> Passage to read
(Bloomberg) Lawmakers in the U.S. House and Senate are advancing dueling measures today that would provide a short-term cash infusion through May 2015 to a fund covering the federal share of road, bridge and mass-transit projects.
Both measures seek to forestall a slowdown in construction as early as next month resulting from Congress’s years-long inability to reach consensus on boosting infrastructure spending. The Senate plan relies on tax-compliance measures while the House doesn’t.
The action marks a departure by members of the Senate Finance Committee who earlier sought a shorter, six-month “patch” to pressure lawmakers to get a longer-term solution by year’s end.
A multiyear highway measure, covering as many as six years, is a top goal for business groups led by the U.S. Chamber of Commerce. House Speaker John Boehner said today there’s little prospect of Congress passing such a plan any time soon. Boehner reiterated his own opposition to raising the nation’s 18.4 cent-per-gallon gas tax that funds highway projects.
“We’re not going to get a long-term highway bill here over the next couple of months,” Boehner told reporters.
Lawmakers have just weeks to agree, as the existing two- year funding measure expires Sept. 30. The Department of Transportation predicts the Highway Trust Fund will run close to dry by next month.
The Senate Finance Committee plans to meet at 2:30 p.m. Washington time on a plan designed to draw support from members of both parties.
The biggest difference between the proposals is the Senate plan’s inclusion of two tax-compliance changes projected to generate $3.4 billion over the next decade, according to a summary released today by the Joint Committee on Taxation.
The Senate plan would have to pass on the floor of the chamber and be reconciled with the House plan.
The Senate proposal would require banks to give the Internal Revenue Service more information about mortgages, including the unpaid balance and property address. That would provide the IRS with additional tools in auditing taxpayers’ mortgage-interest deductions.
Another tax-compliance provision would give the IRS more time to pursue taxpayers who overstate their basis in certain transactions and thus underreport capital gains.
The Senate proposal doesn’t include a provision in an earlier version that would have required people who inherit individual retirement accounts to take taxable distributions within five years, rather than over an extended period linked to the heirs’ life expectancy.
It also doesn’t include language from prior versions that would have allowed U.S. officials to revoke the passports of people with significant tax debts.
The main division in Congress is over how to boost transportation funding as the current methods for paying into the trust fund rely on gasoline and diesel-fuel taxes that haven’t kept up with the pace of new projects.
Transportation Secretary Anthony Foxx has said that without a deal in Congress, federal payments to states will begin to slow as soon as Aug. 1, at the height of the construction season.

> Work instruction A
In the article on highway funding, on what date does the existing two-year funding measure expire?

> Material for this exercise
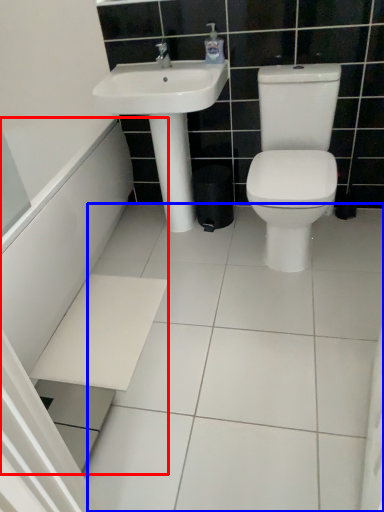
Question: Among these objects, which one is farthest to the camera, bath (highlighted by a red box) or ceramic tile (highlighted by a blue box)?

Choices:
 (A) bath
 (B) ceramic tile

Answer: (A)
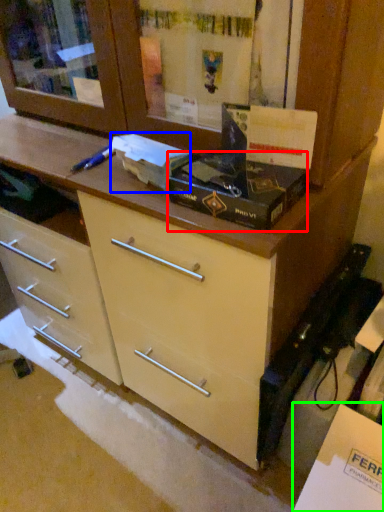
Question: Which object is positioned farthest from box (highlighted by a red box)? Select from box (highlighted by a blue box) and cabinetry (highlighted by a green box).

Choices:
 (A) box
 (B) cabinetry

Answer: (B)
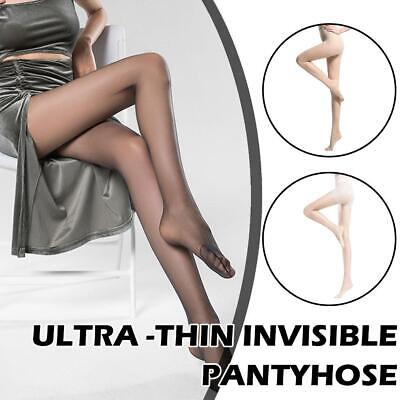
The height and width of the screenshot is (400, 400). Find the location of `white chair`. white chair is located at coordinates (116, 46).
--
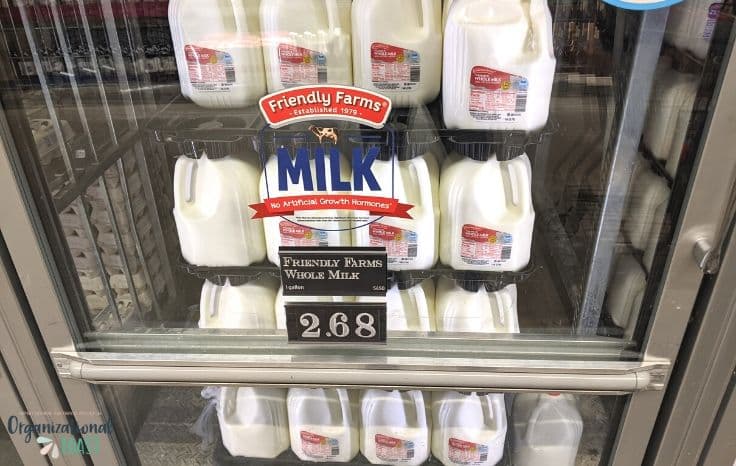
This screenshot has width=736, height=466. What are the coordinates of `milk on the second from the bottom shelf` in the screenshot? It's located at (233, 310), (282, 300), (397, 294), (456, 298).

> Work instruction B
Repeat the lines of the records between the line holding "Answer: (A)" and the line holding "Answer: (B)", both included, and leave the pictures out of your answer.

> Task output A
Sept. 30

> Task output B
Answer: (A)
Question: Which object is positioned farthest from box (highlighted by a red box)? Select from box (highlighted by a blue box) and cabinetry (highlighted by a green box).

Choices:
 (A) box
 (B) cabinetry

Answer: (B)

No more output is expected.